_TEXTO PARA LEITURA:_
Algumas características do Wii ainda deixam a comunidade gamer confusa. Sabemos que haverá compatibilidade com o Wii, mas não com o GameCube. Bem, sobre a ausência da compatibilidade com o GameCube, foi uma decisão acertada. A maioria dos hacks disponíveis para uso no Wii explora essa compatibilidade, então era realmente preciso que a Nintendo fechasse essa porta para a pirataria & Cia. E os jogos de GC podem muito estar ser disponibilizados por meio do Virtual Console. A opção por fazer do HD externo uma opção de armazenamento também foi acertada. O HD do Xbox por ser proprietário é algo ruim, eu mesmo estou com um de 250GB encostado aqui (alguém quer comprar? Aceito propostas!), já o PS3 permite o uso de um HD comum de notebook, mas a instalação dele não é lá muito fácil. Já com o Wii U, o conceito de plug & play deve ser usado, bastando conectar o HD em uma porta USB, o que facilita as coisas pra todos.

O componente da rede online ainda é algo bastante misterioso. Mas a Nintendo é bastante experiente, desde o NES ela se aventura no ambiente online, e ela contratou uma parceira para estabelecer uma rede mais forte do que a Nintendo Wi-Fi Connection. Aliás, acho que aa nova rede deve ficar bem parecida com a PSN e a Live. O que eu acho que é praticamente certo é que a e-Shop, que estreou agora no 3DS, estará na rede do Wii U. E que o conteúdo que havíamos comprado na WiiWare poderá ser transferido para o novo console, assim como foi feito do DSI para o 3DS.

_INFORMAÇÕES EXTRAÍDAS:_
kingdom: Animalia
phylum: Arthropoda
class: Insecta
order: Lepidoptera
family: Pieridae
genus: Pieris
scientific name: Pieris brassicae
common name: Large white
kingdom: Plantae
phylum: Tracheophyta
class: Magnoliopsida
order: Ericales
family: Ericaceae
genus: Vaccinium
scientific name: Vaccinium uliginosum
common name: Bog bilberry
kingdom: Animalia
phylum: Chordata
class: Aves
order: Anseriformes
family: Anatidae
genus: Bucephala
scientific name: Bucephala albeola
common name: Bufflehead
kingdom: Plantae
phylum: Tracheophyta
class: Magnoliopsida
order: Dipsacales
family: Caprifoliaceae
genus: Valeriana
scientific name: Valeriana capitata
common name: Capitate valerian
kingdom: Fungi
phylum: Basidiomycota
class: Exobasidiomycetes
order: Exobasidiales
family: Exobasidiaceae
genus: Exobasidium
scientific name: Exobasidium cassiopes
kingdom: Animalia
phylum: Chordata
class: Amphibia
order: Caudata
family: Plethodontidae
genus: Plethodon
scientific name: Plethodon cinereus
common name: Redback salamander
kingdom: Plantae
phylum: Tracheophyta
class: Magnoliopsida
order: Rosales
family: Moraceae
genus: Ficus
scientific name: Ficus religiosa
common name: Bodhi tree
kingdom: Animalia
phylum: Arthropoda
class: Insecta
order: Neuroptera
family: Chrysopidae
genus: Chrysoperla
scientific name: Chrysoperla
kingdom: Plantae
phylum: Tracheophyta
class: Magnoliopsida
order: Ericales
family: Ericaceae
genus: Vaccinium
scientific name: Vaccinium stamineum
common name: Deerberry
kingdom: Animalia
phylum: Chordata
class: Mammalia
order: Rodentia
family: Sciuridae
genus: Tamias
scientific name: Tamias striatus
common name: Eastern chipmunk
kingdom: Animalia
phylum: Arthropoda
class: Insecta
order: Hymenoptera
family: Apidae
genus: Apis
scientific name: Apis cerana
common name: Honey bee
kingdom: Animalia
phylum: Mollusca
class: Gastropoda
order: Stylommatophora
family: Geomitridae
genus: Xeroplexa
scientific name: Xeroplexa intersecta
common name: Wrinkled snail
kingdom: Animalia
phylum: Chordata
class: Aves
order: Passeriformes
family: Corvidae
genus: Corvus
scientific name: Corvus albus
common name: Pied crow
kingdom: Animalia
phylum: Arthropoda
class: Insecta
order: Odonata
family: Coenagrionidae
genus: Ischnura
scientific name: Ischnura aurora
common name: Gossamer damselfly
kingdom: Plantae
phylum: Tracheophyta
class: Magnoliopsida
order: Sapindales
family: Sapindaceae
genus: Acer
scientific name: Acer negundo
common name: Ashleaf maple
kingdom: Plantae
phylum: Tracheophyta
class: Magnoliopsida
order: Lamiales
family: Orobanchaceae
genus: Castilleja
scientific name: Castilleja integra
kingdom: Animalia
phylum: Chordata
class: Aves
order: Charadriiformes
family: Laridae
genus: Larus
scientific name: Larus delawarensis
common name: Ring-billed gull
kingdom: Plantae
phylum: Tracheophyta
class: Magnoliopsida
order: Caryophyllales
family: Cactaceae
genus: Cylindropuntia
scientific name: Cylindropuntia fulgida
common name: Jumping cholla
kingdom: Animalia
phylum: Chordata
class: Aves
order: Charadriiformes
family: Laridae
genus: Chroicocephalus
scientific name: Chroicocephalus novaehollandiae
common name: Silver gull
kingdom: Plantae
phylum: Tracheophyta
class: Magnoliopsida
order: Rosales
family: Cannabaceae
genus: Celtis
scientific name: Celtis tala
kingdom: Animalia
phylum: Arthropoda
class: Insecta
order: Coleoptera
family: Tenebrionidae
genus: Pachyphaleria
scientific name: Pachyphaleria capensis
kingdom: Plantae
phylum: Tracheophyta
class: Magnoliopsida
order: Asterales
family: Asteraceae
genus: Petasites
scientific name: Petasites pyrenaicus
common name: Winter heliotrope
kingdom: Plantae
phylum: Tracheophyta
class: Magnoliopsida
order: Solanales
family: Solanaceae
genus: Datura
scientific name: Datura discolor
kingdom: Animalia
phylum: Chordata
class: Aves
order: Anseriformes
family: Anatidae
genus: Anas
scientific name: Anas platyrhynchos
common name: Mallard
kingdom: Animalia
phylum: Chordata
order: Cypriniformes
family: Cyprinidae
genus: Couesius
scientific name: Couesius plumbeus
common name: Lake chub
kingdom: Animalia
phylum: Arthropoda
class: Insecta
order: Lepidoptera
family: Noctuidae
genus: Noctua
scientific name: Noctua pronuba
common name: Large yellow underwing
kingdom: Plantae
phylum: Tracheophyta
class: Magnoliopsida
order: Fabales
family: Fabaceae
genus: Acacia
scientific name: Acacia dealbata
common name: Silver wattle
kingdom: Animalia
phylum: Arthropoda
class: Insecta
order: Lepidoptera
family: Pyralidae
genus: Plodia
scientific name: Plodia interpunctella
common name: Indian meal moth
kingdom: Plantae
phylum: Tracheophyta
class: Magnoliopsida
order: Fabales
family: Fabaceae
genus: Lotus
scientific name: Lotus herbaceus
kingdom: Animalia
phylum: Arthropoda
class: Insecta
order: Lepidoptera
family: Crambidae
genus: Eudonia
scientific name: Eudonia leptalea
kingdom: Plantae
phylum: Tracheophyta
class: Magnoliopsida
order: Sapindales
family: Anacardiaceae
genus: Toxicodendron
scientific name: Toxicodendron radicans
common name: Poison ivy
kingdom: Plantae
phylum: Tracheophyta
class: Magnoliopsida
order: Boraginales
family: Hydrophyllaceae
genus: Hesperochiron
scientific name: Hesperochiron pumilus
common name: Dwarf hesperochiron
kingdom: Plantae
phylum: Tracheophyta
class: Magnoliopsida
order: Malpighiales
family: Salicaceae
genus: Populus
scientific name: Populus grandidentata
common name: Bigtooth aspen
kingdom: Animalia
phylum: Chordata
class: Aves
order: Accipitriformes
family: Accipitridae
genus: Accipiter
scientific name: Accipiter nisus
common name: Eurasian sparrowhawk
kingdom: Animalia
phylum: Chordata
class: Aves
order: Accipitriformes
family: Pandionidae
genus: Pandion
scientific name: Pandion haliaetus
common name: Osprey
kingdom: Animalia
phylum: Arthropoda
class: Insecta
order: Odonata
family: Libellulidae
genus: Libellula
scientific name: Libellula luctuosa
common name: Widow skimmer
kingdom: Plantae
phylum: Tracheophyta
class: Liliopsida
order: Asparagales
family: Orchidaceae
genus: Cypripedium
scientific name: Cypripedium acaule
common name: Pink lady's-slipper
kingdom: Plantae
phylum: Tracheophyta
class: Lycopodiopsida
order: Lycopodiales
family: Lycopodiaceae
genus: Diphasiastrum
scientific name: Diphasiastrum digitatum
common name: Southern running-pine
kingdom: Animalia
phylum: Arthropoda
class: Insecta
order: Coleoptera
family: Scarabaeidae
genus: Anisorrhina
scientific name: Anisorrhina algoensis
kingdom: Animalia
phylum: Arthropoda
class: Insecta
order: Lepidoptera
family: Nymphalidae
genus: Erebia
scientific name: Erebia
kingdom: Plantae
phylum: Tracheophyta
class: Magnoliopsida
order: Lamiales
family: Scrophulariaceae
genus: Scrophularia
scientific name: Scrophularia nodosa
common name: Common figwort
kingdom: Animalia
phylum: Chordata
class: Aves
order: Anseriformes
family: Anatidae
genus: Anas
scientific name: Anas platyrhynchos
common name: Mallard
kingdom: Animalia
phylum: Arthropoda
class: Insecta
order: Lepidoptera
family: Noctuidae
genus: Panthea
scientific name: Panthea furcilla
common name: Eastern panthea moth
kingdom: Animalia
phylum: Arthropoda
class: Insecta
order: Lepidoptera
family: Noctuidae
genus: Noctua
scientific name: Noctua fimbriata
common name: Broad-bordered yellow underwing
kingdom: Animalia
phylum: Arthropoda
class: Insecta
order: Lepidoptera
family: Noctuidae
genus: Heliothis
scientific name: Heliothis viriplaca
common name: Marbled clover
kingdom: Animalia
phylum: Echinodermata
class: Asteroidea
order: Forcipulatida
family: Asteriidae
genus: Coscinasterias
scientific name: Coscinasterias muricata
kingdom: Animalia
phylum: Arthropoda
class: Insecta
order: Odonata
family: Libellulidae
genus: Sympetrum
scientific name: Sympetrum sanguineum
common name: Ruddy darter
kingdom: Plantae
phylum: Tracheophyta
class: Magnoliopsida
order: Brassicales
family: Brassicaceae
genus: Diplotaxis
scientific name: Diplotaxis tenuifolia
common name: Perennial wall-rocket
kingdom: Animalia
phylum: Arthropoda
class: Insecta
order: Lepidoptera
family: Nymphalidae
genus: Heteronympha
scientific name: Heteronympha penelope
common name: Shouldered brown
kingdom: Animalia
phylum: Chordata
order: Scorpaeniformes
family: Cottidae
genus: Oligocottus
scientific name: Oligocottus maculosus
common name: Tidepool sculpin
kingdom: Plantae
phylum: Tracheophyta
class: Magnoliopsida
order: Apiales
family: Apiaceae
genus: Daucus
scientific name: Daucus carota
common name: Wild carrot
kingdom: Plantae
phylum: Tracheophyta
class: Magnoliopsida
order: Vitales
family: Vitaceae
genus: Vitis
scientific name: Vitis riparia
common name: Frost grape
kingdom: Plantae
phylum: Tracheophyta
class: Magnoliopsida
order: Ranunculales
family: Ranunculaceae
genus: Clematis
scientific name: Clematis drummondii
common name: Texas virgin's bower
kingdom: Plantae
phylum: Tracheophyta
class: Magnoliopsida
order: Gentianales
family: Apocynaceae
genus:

_SEU OBJETIVO:_
Por favor, dê sequência ao texto sobre o Wii U a partir da última frase apresentada. As entradas não têm nenhuma relação com o texto sobre o Wii U.

_RESPOSTA DA TAREFA:_
O controle, como de praxe nos consoles Nintendo, é uma estrela à parte. Todos os consoles Nintendo sempre apresentaram controles que viriam a oferecer novas soluções para a concepção de novos tipos de interface entre jogador/videogame. Engraçado que alguns ao ouvirem que no Wii U os ditos jogos hardcores teriam maior espaço e que o Super Nintendo teria sido uma grande inspiração, pensaram que o console viria a ter um joypad tradicional. Esses com certeza não conhecem a Nintendo, senão não pensariam que ela faria esse retrocesso. O joypad com algumas alavancas e botões pertence ao passado, a vida precisa seguir e evoluir, e por isso eu vejo sim que o controle do SNES inspirou sim o controle do Wii U, mas o controle também traz características que o diferenciam.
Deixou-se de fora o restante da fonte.